Chart of the Week             

Budgets proposed by the Trump administration and House and Senate Republicans would all drastically slash federal investment in nondefense discretionary (NDD) funding. NDD funding includes infrastructure, education, and medical and scientific research, among other programs critical to American families and the economy.
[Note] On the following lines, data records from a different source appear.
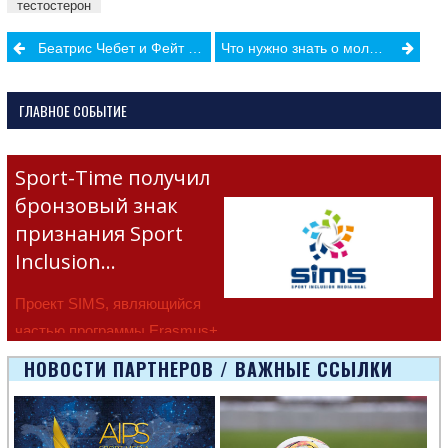
тестостерон
Post
Беатрис Чебет и Фейт Кипьегон бьют мировые рекорды
Что нужно знать о молодежных Европейских паралимпийских играх
navigation
ГЛАВНОЕ СОБЫТИЕ
Sport-Time получил
бронзовый знак
признания Sport
Inclusion…
Проект SIMS, являющийся
частью программы Erasmus+
Европейско
НОВОСТИ ПАРТНЕРОВ / ВАЖНЫЕ ССЫЛКИ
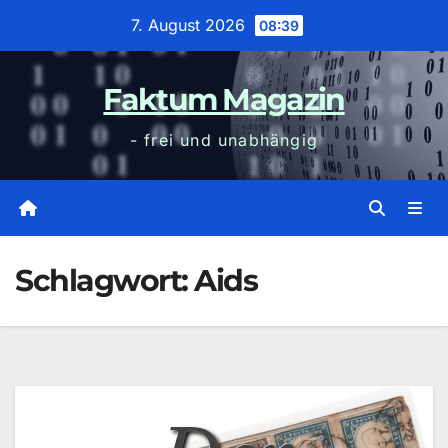
Zum
7. August 2026
08:39
Inhalt
wechseln
Faktum Magazin
- frei und unabhängig
Schlagwort:
Aids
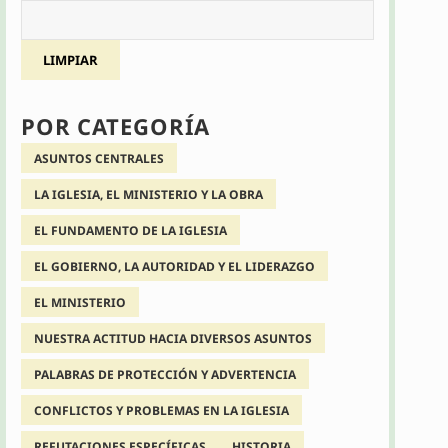
LIMPIAR
POR CATEGORÍA
ASUNTOS CENTRALES
LA IGLESIA, EL MINISTERIO Y LA OBRA
EL FUNDAMENTO DE LA IGLESIA
EL GOBIERNO, LA AUTORIDAD Y EL LIDERAZGO
EL MINISTERIO
NUESTRA ACTITUD HACIA DIVERSOS ASUNTOS
PALABRAS DE PROTECCIÓN Y ADVERTENCIA
CONFLICTOS Y PROBLEMAS EN LA IGLESIA
REFUTACIONES ESPECÍFICAS
HISTORIA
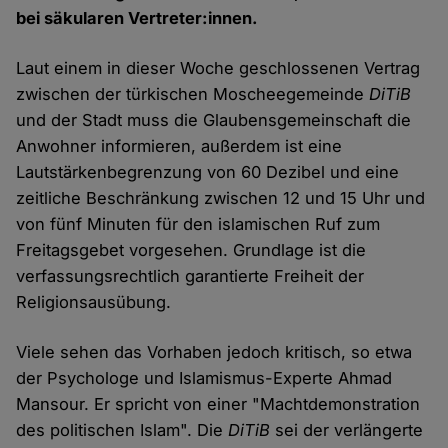
bei säkularen Vertreter:innen.
Laut einem in dieser Woche geschlossenen Vertrag
zwischen der türkischen Moscheegemeinde
DiTiB
und der Stadt muss die Glaubensgemeinschaft die
Anwohner informieren, außerdem ist eine
Lautstärkenbegrenzung von 60 Dezibel und eine
zeitliche Beschränkung zwischen 12 und 15 Uhr und
von fünf Minuten für den islamischen Ruf zum
Freitagsgebet vorgesehen. Grundlage ist die
verfassungsrechtlich garantierte Freiheit der
Religionsausübung.
Viele sehen das Vorhaben jedoch kritisch, so etwa
der Psychologe und Islamismus-Experte Ahmad
Mansour. Er spricht von einer "Machtdemonstration
des politischen Islam". Die
DiTiB
sei der verlängerte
Senate Republicans have proposed slashing NDD spending by $800 billion over the next decade, House Republicans by nearly $1.4 trillion, and President Trump by more than $1.5 trillion. The President’s budget would bring NDD spending down to 2 percent of GDP, the lowest level in modern history by a wide margin.

ICYMI

  • STEM education and training boosts the economy and connects workers to good careers, a JEC factsheet lists ten ways how.
  • Analysis by the Center for American Progress shows that the Senate tax bill would reverse gains made under the Affordable Care Act, causing the nonelderly uninsured rate to rise from 10 percent to 16 percent by 2025.
  • S&P Global estimates that attracting more women to the workforce could add 5 to 10 percent to nominal GDP in the upcoming decades.